Eu a encontrei me olhando no final do corredor, cabeça espiando de fora da porta do próprio quarto dela, olhos injetados de sangue bem abertos e me encarando. Desta vez, não era apenas o topo da cabeça e os olhos dela que espiavam para fora.
A cabeça inteira dela estava, inclinada de um jeito que permitia que ela apoiasse o queixo na borda da porta. A boca dela estava contorcida no que parecia ser um sorriso, mas aberta como se ela estivesse gritando, embora nenhum som saísse dela exceto o ofegante da sua respiração.
Eu estava aterrorizada. Eu não ousei sair. Eu simplesmente fechei a minha porta de novo e a tranquei, colocando novamente uma cadeira embaixo da maçaneta. Eu só saí uma vez no dia inteiro, correndo para a porta na minha frente e trancando-a atrás de mim para usar o banheiro.
Levou quase vinte minutos antes que eu conseguisse encontrar a coragem para fazer um sprint aterrorizado de volta ao meu quarto e eu não saí desde então.
Eu não olhei, mas eu tenho quase certeza de que quando eu corri de volta, o som da respiração dela estava mais perto do que estava antes.

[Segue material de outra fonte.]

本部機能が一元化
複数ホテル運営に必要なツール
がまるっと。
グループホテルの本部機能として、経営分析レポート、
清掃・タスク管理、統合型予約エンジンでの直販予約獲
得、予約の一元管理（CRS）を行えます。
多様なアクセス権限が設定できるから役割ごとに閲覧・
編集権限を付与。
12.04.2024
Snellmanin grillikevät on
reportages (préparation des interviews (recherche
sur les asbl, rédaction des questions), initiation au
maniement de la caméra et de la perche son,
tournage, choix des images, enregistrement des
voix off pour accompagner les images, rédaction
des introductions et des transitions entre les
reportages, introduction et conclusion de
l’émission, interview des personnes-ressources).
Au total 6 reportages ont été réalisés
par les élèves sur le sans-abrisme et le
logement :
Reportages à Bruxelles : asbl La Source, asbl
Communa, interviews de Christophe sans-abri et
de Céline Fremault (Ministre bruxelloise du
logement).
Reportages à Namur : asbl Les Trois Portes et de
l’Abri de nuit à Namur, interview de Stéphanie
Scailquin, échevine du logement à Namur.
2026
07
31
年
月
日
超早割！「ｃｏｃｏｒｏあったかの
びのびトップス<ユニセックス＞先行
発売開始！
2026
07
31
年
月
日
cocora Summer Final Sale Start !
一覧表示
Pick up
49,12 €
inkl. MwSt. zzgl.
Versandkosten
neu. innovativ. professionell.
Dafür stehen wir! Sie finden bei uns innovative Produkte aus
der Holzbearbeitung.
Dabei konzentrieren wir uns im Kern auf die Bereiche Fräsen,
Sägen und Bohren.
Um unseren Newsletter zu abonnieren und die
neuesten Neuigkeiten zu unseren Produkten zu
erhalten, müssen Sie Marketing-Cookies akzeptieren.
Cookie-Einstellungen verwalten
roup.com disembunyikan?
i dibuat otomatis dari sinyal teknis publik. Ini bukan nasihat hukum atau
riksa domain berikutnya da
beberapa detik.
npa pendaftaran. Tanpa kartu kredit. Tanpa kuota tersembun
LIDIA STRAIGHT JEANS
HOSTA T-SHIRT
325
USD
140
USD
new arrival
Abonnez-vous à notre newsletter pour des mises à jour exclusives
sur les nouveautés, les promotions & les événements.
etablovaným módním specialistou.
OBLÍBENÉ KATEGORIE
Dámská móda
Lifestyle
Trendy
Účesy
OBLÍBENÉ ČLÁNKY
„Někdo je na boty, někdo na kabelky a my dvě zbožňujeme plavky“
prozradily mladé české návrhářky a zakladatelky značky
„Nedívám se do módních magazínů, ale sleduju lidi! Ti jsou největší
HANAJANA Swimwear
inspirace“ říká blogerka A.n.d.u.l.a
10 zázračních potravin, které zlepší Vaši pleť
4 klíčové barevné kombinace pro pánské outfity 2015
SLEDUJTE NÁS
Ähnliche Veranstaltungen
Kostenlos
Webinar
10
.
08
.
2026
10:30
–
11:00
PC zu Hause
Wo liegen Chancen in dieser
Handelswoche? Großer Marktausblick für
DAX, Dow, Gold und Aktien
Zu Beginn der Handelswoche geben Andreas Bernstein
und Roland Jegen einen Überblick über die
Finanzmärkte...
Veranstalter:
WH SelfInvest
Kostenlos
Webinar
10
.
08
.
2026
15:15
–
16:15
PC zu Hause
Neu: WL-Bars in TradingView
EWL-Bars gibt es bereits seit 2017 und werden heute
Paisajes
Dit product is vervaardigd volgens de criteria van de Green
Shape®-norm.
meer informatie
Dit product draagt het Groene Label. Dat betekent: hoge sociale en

Eu pensei em correr escada abaixo, mas eu estou com medo demais. Eu podia ouvi-la se arrastando para cima e para baixo, bem na frente da minha porta.
A noite chegou e todo o pesadelo começou mais uma vez, mais violento do que nunca. Ela sacudiu a maçaneta, arranhou, bateu, chutou. Gritou para eu abrir.
"É apenas a sua mãe, querida! Abra a porta para a mamãe! Deixe-me entrar, querida!"
Ela gritou isso como se estivesse desesperada para entrar, voz quebrada e rouca, chorando e lamentando de um jeito que soava inumano.
"Eu não quero te machucar! Eu não quero te machucar!"
Eu não acreditei nela antes e não acredito nela agora.
Eu não pus o pé fora do meu quarto desde ontem à noite. Eu posso ouvi-la. A respiração ofegante e sincopada vindo logo atrás da minha porta. E aquele som fraco e rítmico dos dedos dela, agora mais abafado já que eu não acho que ela tenha mais unhas para arranhar a madeira.
Ela ainda está me implorando para abrir a porta. A voz dela é mal um sussurro rouco abafado por soluços frágeis e molhados. Ela chama o meu nome, me pedindo para apenas deixá-la entrar, para apenas deixá-la fazer a coisa certa.
Se ela conseguir abrir a porta, eu tenho certeza de que ela vai me matar.
Se você tiver algum conselho, por favor, apenas me ajude. Eu não quero chamar a polícia e tê-la levada embora.
Eu não quero perdê-la. Eu apenas quero a minha doce, amorosa, mãe de volta. Eu apenas quero que ela me ame como ela deveria. Como a boa mãe que eu sei que ela costumava ser.
É por isso que ela foi escolhida, afinal.
Além disso, eu realmente acabei de começar a me sentir confortável nesta vida.
Não suporto a ideia de ser uma órfã de novo.